Faruk was born in February 1994, the youngest of three. He was inseparable from his brother, Güven, and sister, Serap. They grew up camping, playing video games, and cooking together. Friends always pointed out their shared sense of humor. His parents ran a print and copy shop in the city of Kocaeli, down the street from their house. They were observant Muslims who gave their children meaningful names: “trust” (Güven), “mirage” (Serap), and “the one who distinguishes between right and wrong” (Faruk).
Kocaeli is an industrial port town about 100 kilometers east of Istanbul surrounded by a checkerboard of tobacco and sugar beet fields, petrochemical plants, and paper mills. Roman emperors once lived there, and their crumbling fortress walls still wind through the landscape. After the Ottoman Empire collapsed, Kocaeli became a manufacturing boomtown, and its residents muscled the newly minted Republic of Turkey into the Industrial Revolution.
When Özer was born, Turkey’s economy was in a tailspin. A fragile financial system, irresponsible borrowing, and political corruption had triggered a brief period of triple-digit inflation. The lira’s volatility threatened the savings of its entire population. So many people moved their domestic assets to foreign-currency deposits that, by the end of the year, an astonishing 50 percent of bank deposits in Turkey were in a foreign currency. The year before, that figure was just 1 percent.
That same month Özer was born, a charismatic orator with a sympathetic gaze and push-broom mustache began campaigning through Istanbul’s streets in a paisley kipper tie. Recep Tayyip Erdoğan railed against the secular elite who had led the country to near economic collapse.

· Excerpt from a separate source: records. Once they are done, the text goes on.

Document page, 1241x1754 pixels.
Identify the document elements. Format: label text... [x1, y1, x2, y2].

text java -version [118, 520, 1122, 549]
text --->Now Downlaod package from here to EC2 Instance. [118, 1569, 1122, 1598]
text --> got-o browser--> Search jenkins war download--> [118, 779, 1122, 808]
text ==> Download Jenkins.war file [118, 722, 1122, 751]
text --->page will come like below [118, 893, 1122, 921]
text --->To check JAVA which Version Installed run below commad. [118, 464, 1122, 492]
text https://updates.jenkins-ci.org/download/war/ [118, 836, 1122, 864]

A devout Muslim, he walked the streets of his home neighborhood, Kasımpaşa, a hardscrabble district where he grew up selling simit, or sesame bread, promising reform. In an upset election, he coasted into the role of mayor of Istanbul.
Around the same time, two Turkish business moguls launched Turkcell, the nation’s first mobile communication system. (This was a year and a half before the same technology was released in the US.) By 2003, Erdoğan was elected prime minister, kicking off a decade of unprecedented growth that foreign observers called Turkey’s “Silent Revolution.” In a turn away from his predecessors, he governed through the lens of a businessman, inaugurating a massive building boom across the country and ultimately wrangling Turkey’s rampant inflation. His pro-business rhetoric boosted the middle class and set Turkey on a path to European Union membership.

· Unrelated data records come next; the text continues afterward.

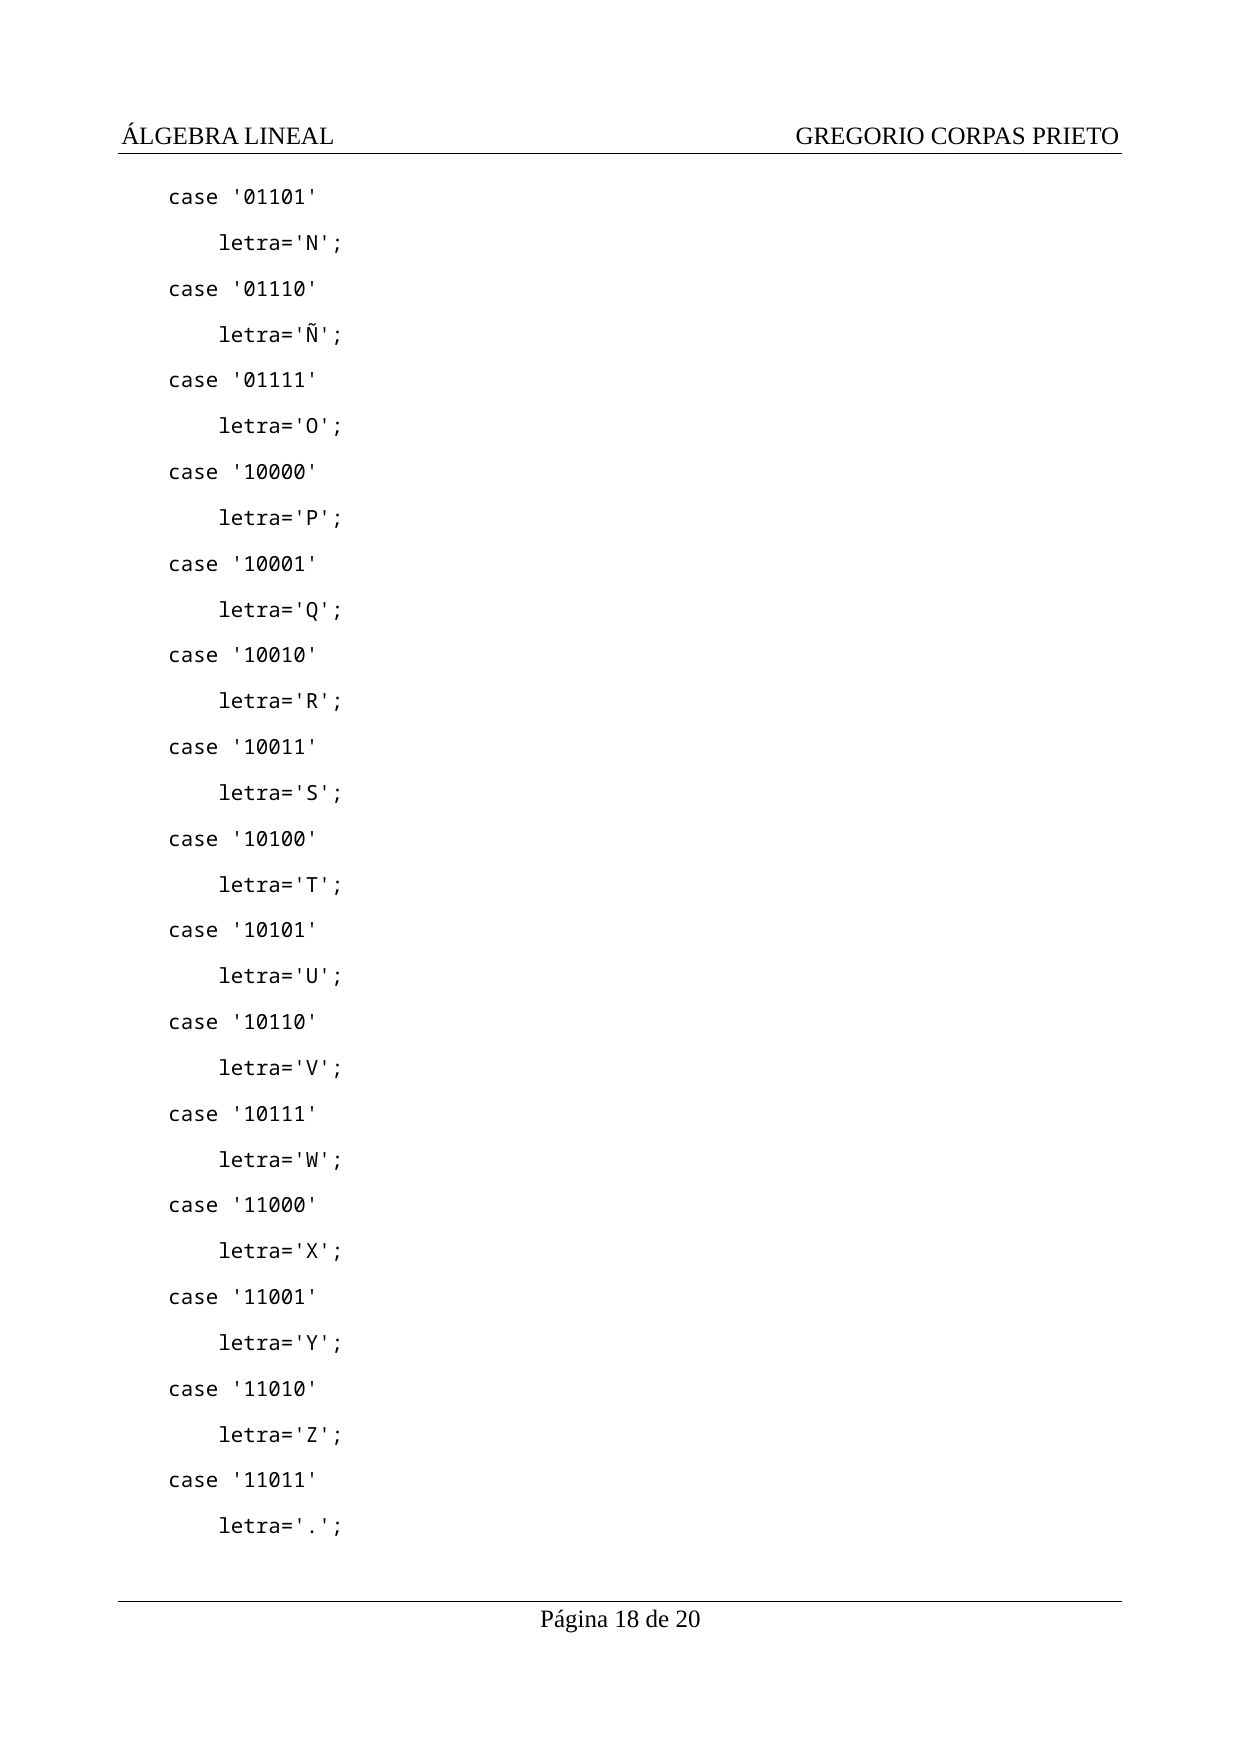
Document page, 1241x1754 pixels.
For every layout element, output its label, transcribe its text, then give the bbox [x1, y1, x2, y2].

text case '11001' [118, 1282, 1122, 1311]
text case '11010' [118, 1374, 1122, 1402]
text letra='S'; [118, 778, 1122, 807]
text case '10000' [118, 457, 1122, 486]
text letra='N'; [118, 228, 1122, 257]
text letra='W'; [118, 1145, 1122, 1173]
text case '10110' [118, 1007, 1122, 1036]
text letra='T'; [118, 870, 1122, 898]
text letra='Y'; [118, 1328, 1122, 1357]
text letra='O'; [118, 411, 1122, 440]
text case '10011' [118, 732, 1122, 761]
text case '10010' [118, 641, 1122, 669]
text case '01111' [118, 366, 1122, 394]
text case '01110' [118, 274, 1122, 302]
text case '10111' [118, 1099, 1122, 1127]
text case '10101' [118, 916, 1122, 944]
text case '01101' [118, 182, 1122, 211]
text letra='R'; [118, 686, 1122, 715]
text case '10100' [118, 824, 1122, 852]
text letra='V'; [118, 1053, 1122, 1082]
text letra='X'; [118, 1236, 1122, 1265]
text letra='Ñ'; [118, 320, 1122, 348]
text letra='Z'; [118, 1420, 1122, 1448]
text case '11000' [118, 1191, 1122, 1219]
text case '11011' [118, 1466, 1122, 1494]
text letra='P'; [118, 503, 1122, 532]
text case '10001' [118, 549, 1122, 577]
text letra='Q'; [118, 595, 1122, 623]
text letra='U'; [118, 961, 1122, 990]
text letra='.'; [118, 1511, 1122, 1540]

Özer also caught the spirit of entrepreneurship at an early age. As a teenager in the mid-aughts, he worked after-school shifts at his parents’ print shop. “Ever since I was a child, I wanted to do my own business, no matter what sector it was,” he said. At the end of his second year in high school, he decided that further study would not lead him to that dream, so he dropped out.

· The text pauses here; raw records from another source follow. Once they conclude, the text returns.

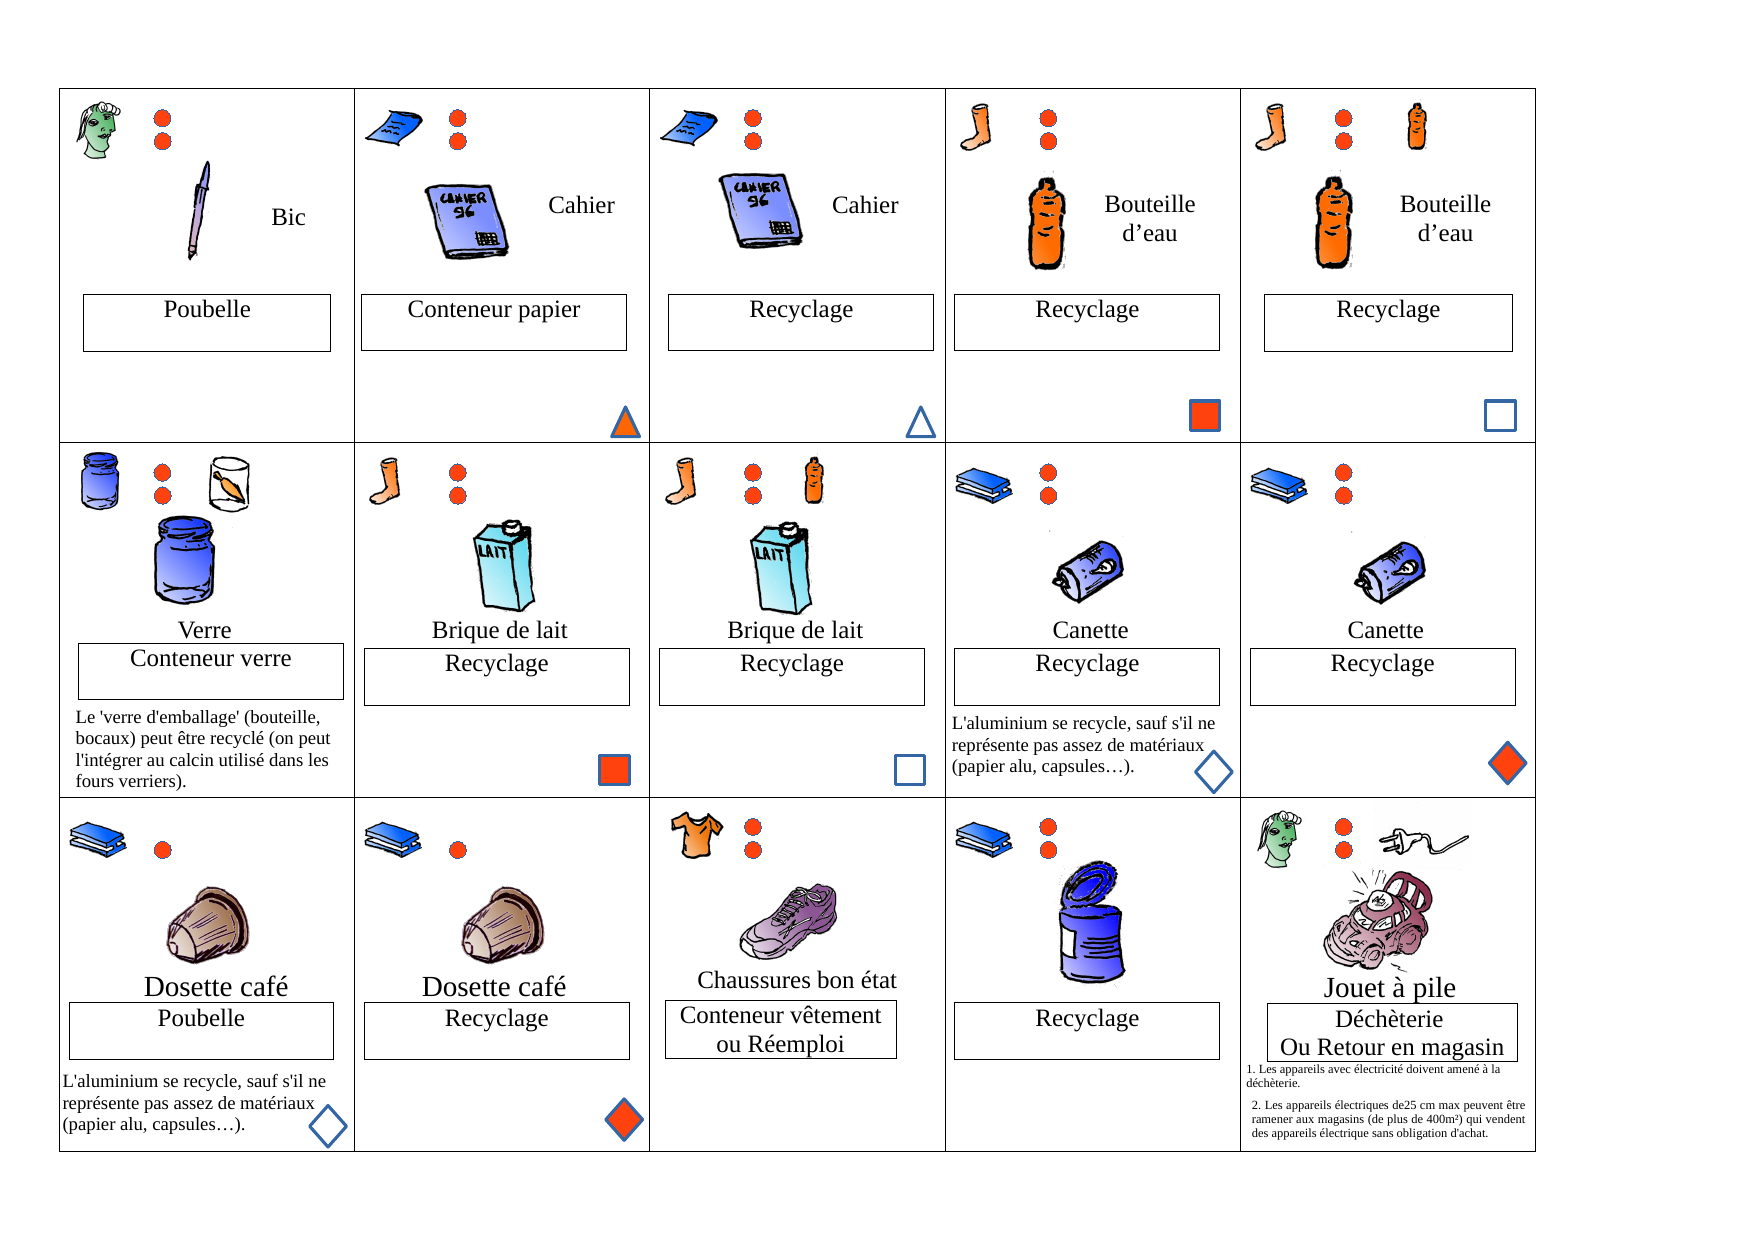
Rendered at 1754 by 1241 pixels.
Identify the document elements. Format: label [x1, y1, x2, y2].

table_cell [1241, 798, 1535, 1151]
picture [67, 100, 127, 160]
table_cell [1536, 797, 1695, 1151]
picture [1321, 798, 1472, 978]
table_header [60, 89, 354, 442]
picture [1039, 517, 1139, 622]
picture [1028, 857, 1158, 988]
picture [138, 455, 259, 606]
table_cell [1536, 442, 1695, 797]
picture [954, 454, 1014, 514]
picture [735, 862, 842, 977]
picture [406, 169, 525, 273]
picture [659, 99, 819, 262]
table_cell [355, 443, 649, 797]
picture [158, 879, 257, 978]
table_header [355, 89, 649, 442]
picture [453, 879, 552, 978]
table_header [650, 89, 945, 442]
picture [459, 515, 559, 615]
picture [1248, 809, 1308, 869]
table_cell [60, 443, 354, 797]
table_header [1536, 88, 1695, 442]
picture [1341, 518, 1441, 623]
picture [1253, 97, 1313, 157]
picture [736, 517, 837, 618]
table_header [946, 89, 1240, 442]
table_cell [60, 798, 354, 1151]
table_cell [946, 443, 1240, 797]
table_cell [1241, 443, 1535, 797]
picture [663, 451, 723, 511]
picture [1249, 454, 1309, 514]
table_cell [355, 798, 649, 1151]
picture [364, 99, 424, 159]
table_header [1241, 89, 1535, 442]
picture [367, 451, 427, 511]
picture [363, 808, 423, 868]
picture [958, 97, 1018, 157]
picture [71, 451, 131, 511]
table_cell [650, 443, 945, 797]
picture [668, 802, 728, 862]
picture [146, 158, 243, 263]
table_cell [946, 798, 1240, 1151]
picture [954, 808, 1014, 868]
picture [68, 808, 128, 868]
table_cell [650, 798, 945, 1151]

By 2013, Turkey’s gross domestic product had nearly tripled, the lira hovered just above the dollar, and the country was negotiating entry into the EU. BtcTurk, Turkey’s first crypto exchange (and reportedly the world’s fourth), was preparing to launch. Then, in May of that year, a group of activists gathered at Gezi Park in Istanbul to protest plans to redevelop it into a shopping mall with Ottoman-era architecture. They bridled not only at the loss of green space but also at the glorification of Turkey’s Islamist past in a society that called itself secular. Police brutally cracked down on the protesters, sparking a nationwide movement. Within weeks, more than 3 million people had taken part in the demonstrations, their frustration now encompassing the growing authoritarianism of Erdoğan’s government. Thousands were injured, and at least five died. Özer had just turned 19. In the following years, Erdoğan tossed a record number of journalists in jail and censored the internet, and foreign investors recoiled.